I've only dealt with the ones I've caught as a kid. Those always had nasty attitudes. But I'm sure captive bred will be a little better. If you're worried about getting bit, get a few (or make) appropriate sized snake hooks to handle/ hook train the lil bugger and use tongs/forceps to feed it.... that way your hands are never in the way to get bit. And once you get confident, you can start picking it up by approaching it from its back end, not the head. Getting bit by a rat is about as bad as getting nailed by a ball: a sharp surprised pain followed by a bit of blood, nothing serious.... but still not fun in my opinion. I don't like to get bit by anything and will even hook a ball if its being feisty lol

----------


## Pyrate81

Experience:
I've handled a male lucy texas rat which was a total dream and has a temperament which is almost boa-like. Very calm and relaxed, it was a dream.  I wanted to steal him.  That snake has a sister I never met who was a total witch.  Supposedly a nasty little girl, I probably would've loved her more.  I have a thing for snakes with bad attitudes.  

Somewhat related: 
I have an Albino Black rat and a yellow rat snake.  The black rat is calm as anything and the yellow rat is a little high strung but hasn't nipped me in months, he likes to musk though. I'm still working with him after his previous owner probably didn't handle him well and got rid of it after it bit his 2 year old(What an Idiot!).  

IMO/XP: 
Bigger rat snakes seem calmer/gentler while the smaller ones such as everglades and yellow can be a bit wirey all are good snakes.

Overall:
I would definitely recommend one and may get one myself in the future.  A "bad attitude" which these snakes has been seldom heard in my experience and they seem to have more of a "corn snake attitude" which is very chill.  I don't think you can go wrong with them.  Have you ever been stung by a bee?  A snake bite is barely noticable in comparison, it's just how quick they strike that gets you.  I tell everyone I talk to "I'd rather get bit my a snake than stung by a bee."    Good luck.   :Smile:

----------


## iPanda

Old thread, but I'm going to bump...
I got a leucistic rat snake for the same reasons...cute as can be. And he's a little terror...but to be honest, it's kinda what makes me love him so much. When they're small, the bites hardly ever draw blood, and hurt less than getting poked for blood. And that tail rattle is SOO CUUUTEEE. 

See. Cute. Get one. ;D

----------

_AlexisFitzy_ (12-19-2014)

----------


## bumblebee1028

> Old thread, but I'm going to bump...
> I got a leucistic rat snake for the same reasons...cute as can be. And he's a little terror...but to be honest, it's kinda what makes me love him so much. When they're small, the bites hardly ever draw blood, and hurt less than getting poked for blood. And that tail rattle is SOO CUUUTEEE. 
> 
> See. Cute. Get one. ;D


He's adorable!

----------

_AlexisFitzy_ (12-19-2014)

----------


## platinumbp

[QUOTE=Pyrate81;2210690]Experience:


Somewhat related: 
I have an Albino Black rat and a yellow rat snake.  The black rat is calm as anything and the yellow rat is a little high strung but hasn't nipped me in months, he likes to musk though. I'm still working with him after his previous owner probably didn't handle him well and got rid of it after it bit his 2 year old(What an Idiot!).  

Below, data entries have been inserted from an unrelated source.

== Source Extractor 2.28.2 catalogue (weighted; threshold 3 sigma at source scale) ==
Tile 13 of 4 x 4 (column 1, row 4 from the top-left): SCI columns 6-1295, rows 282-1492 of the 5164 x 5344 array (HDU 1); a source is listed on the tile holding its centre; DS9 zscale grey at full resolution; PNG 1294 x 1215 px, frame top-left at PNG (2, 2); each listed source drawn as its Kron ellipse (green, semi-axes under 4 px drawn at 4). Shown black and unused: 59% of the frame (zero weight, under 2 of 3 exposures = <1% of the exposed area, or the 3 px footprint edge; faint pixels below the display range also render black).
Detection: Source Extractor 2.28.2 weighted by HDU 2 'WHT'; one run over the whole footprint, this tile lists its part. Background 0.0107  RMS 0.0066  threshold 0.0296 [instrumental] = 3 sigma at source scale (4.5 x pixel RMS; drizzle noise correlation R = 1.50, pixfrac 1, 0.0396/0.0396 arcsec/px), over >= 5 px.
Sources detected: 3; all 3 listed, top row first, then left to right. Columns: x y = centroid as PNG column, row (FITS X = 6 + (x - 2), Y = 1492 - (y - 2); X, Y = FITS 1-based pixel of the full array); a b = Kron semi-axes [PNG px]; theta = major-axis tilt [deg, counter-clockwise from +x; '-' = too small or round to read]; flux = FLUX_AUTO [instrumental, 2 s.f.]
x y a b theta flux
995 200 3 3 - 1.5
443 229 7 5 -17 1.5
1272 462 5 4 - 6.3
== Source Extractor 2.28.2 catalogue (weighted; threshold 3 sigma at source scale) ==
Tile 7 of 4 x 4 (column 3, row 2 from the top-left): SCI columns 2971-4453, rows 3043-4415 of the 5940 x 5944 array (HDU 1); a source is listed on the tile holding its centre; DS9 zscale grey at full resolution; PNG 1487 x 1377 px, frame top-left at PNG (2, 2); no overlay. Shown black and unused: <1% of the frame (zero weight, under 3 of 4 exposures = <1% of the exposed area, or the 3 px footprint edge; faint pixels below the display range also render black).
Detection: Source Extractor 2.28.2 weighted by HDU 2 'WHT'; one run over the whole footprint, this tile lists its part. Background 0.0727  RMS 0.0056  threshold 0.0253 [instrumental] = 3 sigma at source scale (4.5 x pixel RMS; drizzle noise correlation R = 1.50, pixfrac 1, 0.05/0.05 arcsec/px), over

Idiot is right. He probably blamed the snake and the toddler for not "playing well together."   :Razz:

----------


## platinumbp

Bumblebee:

That pic is so cute. Rat snake eyes are so expressive! Big, round toy snake eyes.

----------


## Bluebonnet Herp

I got quite the chewing from one Texas rat I snatched out of the road once. Despite his best attempts to rip my arm off, I was surprised at how little pain there was. It was very tolerable, unlike when one of my cats gets angry at me. I wouldn't worry about it whatsoever if they have a temperament or not, unless it's going to be around kids or used as an educational animal. They can draw blood, but that's just the anti-coagulant saliva doing what it does.

----------

Enirei (11-16-2016)

----------